White Helmet rescuers start over in north Syria
♦ Rescuers fled army gains in different parts of Syria
♦ Iran and Syria sign deal for military cooperation
Syrian rescue worker Samir Salim found his mother's body under their collapsed house, but there was no time for a funeral.
"We buried her and went back to work. There were a lot of people under the rubble," he said. Months later, he can no longer even visit her grave.
When Syrian government forces clawed back his eastern Ghouta hometown, near the capital Damascus, Salim followed hundreds of thousands of others who had fled to the northwest under rebel surrender deals.
Now, he and "White Helmet" workers driven from different parts of Syria have come together in the rebel-controlled town of Azaz to try to rebuild their lives near the Turkish border.

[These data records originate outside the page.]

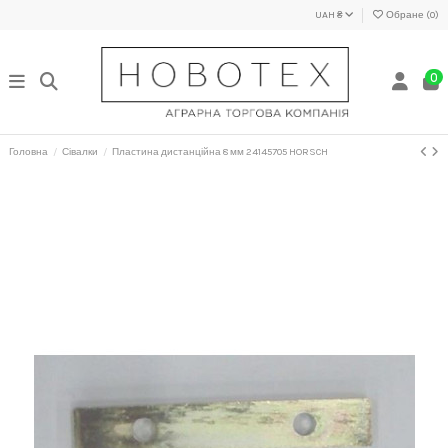
UAH ₴
Обране (
0
)
0
Головна
Сівалки
Пластина дистанційна 8 мм 24145705 HORSCH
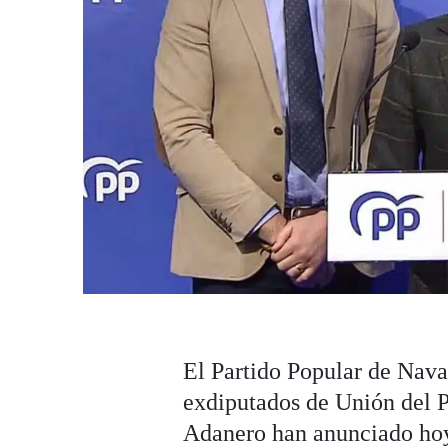
El Partido Popular de Navar
exdiputados de Unión del 
Adanero han anunciado hoy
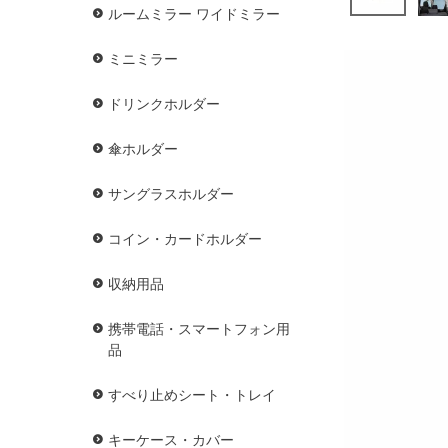
ルームミラー ワイドミラー
ミニミラー
ドリンクホルダー
傘ホルダー
サングラスホルダー
コイン・カードホルダー
収納用品
携帯電話・スマートフォン用
品
すべり止めシート・トレイ
キーケース・カバー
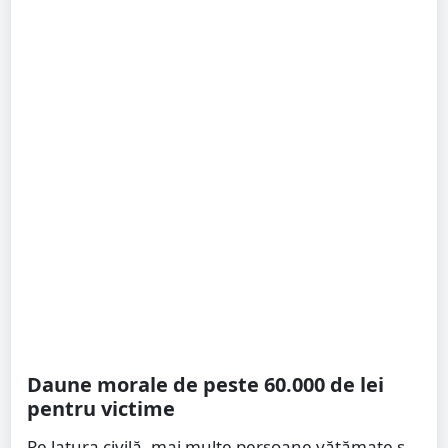
Daune morale de peste 60.000 de lei
pentru victime
Pe latura civilă, mai multe persoane vătămate s-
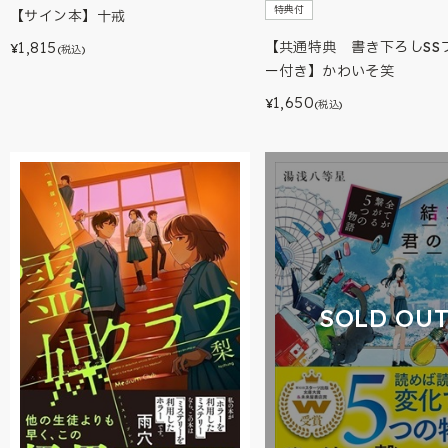
特典付
【サイン本】十戒
1,815
【共通特典 書き下ろしSS
¥
(税込)
ー付き】かわいそ笑
1,650
¥
(税込)
SOLD OU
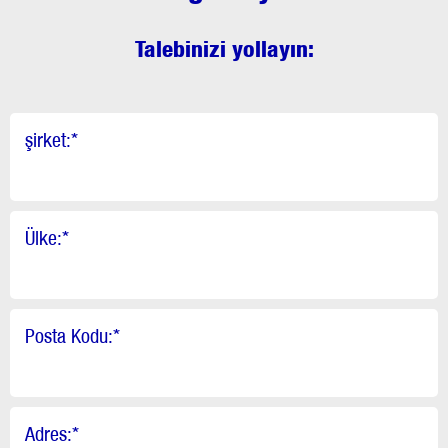
Talebinizi yollayın:
şirket:
*
Ülke:
*
Posta Kodu:
*
Adres:
*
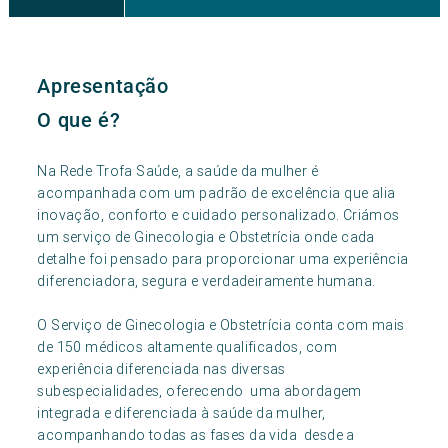
Apresentação
O que é?
Na Rede Trofa Saúde, a saúde da mulher é
acompanhada com um padrão de excelência que alia
inovação, conforto e cuidado personalizado. Criámos
um serviço de Ginecologia e Obstetrícia onde cada
detalhe foi pensado para proporcionar uma experiência
diferenciadora, segura e verdadeiramente humana.
O Serviço de Ginecologia e Obstetrícia conta com mais
de 150 médicos altamente qualificados, com
experiência diferenciada nas diversas
subespecialidades, oferecendo uma abordagem
integrada e diferenciada à saúde da mulher,
acompanhando todas as fases da vida desde a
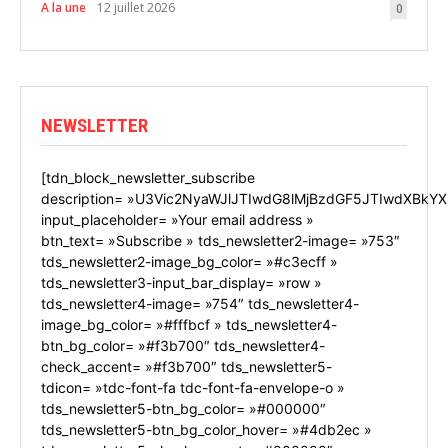
A la une
12 juillet 2026
0
NEWSLETTER
[tdn_block_newsletter_subscribe
description= »U3Vic2NyaWJlJTIwdG8lMjBzdGF5JTIwdXBkYX
input_placeholder= »Your email address »
btn_text= »Subscribe » tds_newsletter2-image= »753″
tds_newsletter2-image_bg_color= »#c3ecff »
tds_newsletter3-input_bar_display= »row »
tds_newsletter4-image= »754″ tds_newsletter4-
image_bg_color= »#fffbcf » tds_newsletter4-
btn_bg_color= »#f3b700″ tds_newsletter4-
check_accent= »#f3b700″ tds_newsletter5-
tdicon= »tdc-font-fa tdc-font-fa-envelope-o »
tds_newsletter5-btn_bg_color= »#000000″
tds_newsletter5-btn_bg_color_hover= »#4db2ec »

Their work has changed drastically: with no warplanes cruising overhead, they help the opposition authorities put out fires, clean the streets, and plant trees.

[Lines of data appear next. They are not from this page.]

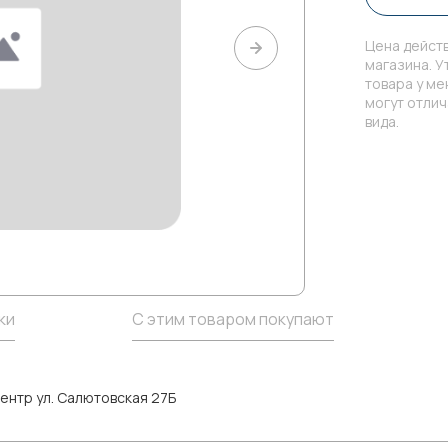
Цена действ
магазина. У
товара у м
могут отли
вида.
ки
С этим товаром покупают
ентр ул. Салютовская 27Б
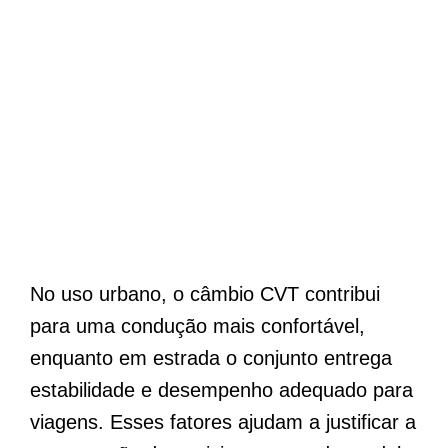
No uso urbano, o câmbio CVT contribui
para uma condução mais confortável,
enquanto em estrada o conjunto entrega
estabilidade e desempenho adequado para
viagens. Esses fatores ajudam a justificar a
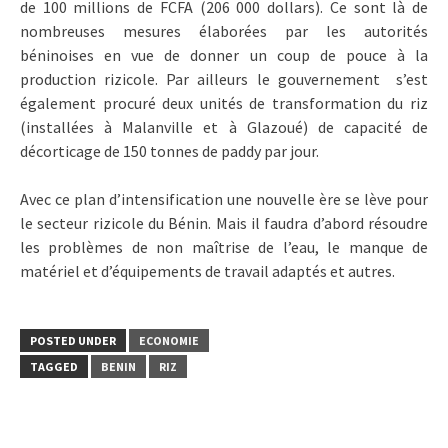
de 100 millions de FCFA (206 000 dollars). Ce sont là de
nombreuses mesures élaborées par les autorités
béninoises en vue de donner un coup de pouce à la
production rizicole. Par ailleurs le gouvernement s’est
également procuré deux unités de transformation du riz
(installées à Malanville et à Glazoué) de capacité de
décorticage de 150 tonnes de paddy par jour.
Avec ce plan d’intensification une nouvelle ère se lève pour
le secteur rizicole du Bénin. Mais il faudra d’abord résoudre
les problèmes de non maîtrise de l’eau, le manque de
matériel et d’équipements de travail adaptés et autres.
POSTED UNDER
ECONOMIE
TAGGED
BENIN
RIZ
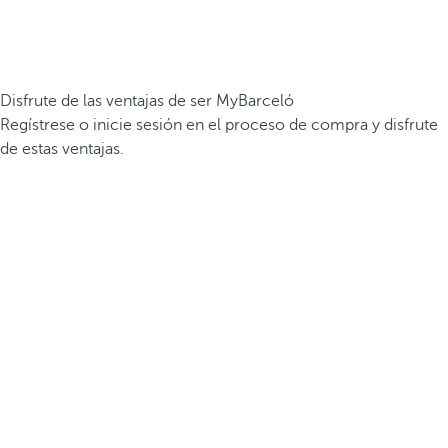
Disfrute de las ventajas de ser MyBarceló
Regístrese o inicie sesión en el proceso de compra y disfrute
de estas ventajas.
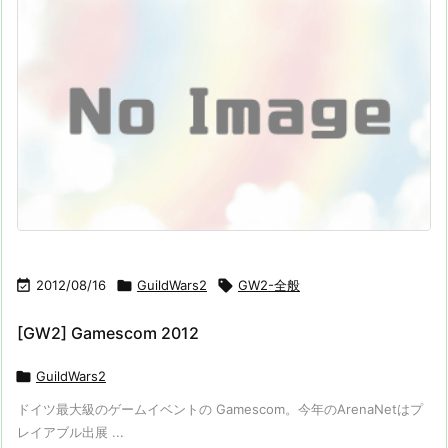

2012/08/16

GuildWars2

GW2-全般
[GW2] Gamescom 2012

GuildWars2
ドイツ最大級のゲームイベントの Gamescom。今年のArenaNetはプ
レイアブル出展 ...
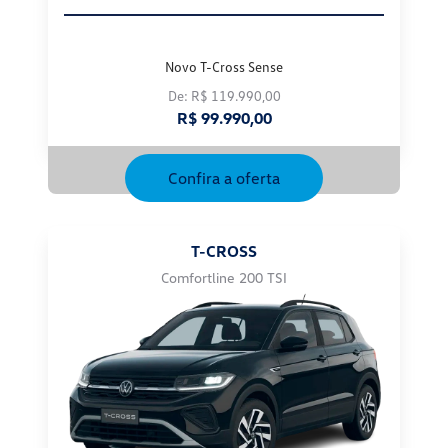
Novo T-Cross Sense
De: R$ 119.990,00
R$ 99.990,00
Confira a oferta
T-CROSS
Comfortline 200 TSI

Azaz falls within a de facto buffer zone which Turkey has carved out since 2016. The northwest corner remains Syria's last major insurgent stronghold and is now in President Bashar al-Assad's crosshairs.
The White Helmets have often said they worried about reprisals as government forces defeated rebel enclaves with Russian and Iranian help.
The civil defence service, which receives funding from Western governments, pulls people from the rubble of air strikes in rebel territory. Assad has accused it of being a Western-sponsored front for al Qaeda's branch in Syria.
Salim said many comrades stayed behind in eastern Ghouta. Before leaving, he helped burn down the emergency centre he had once helped establish in his town.
Meanwhile, Iran and Syria signed a deal for military cooperation in a meeting between the defence ministers of the two countries in Damascus, the Tasnim news agency reported yesterday.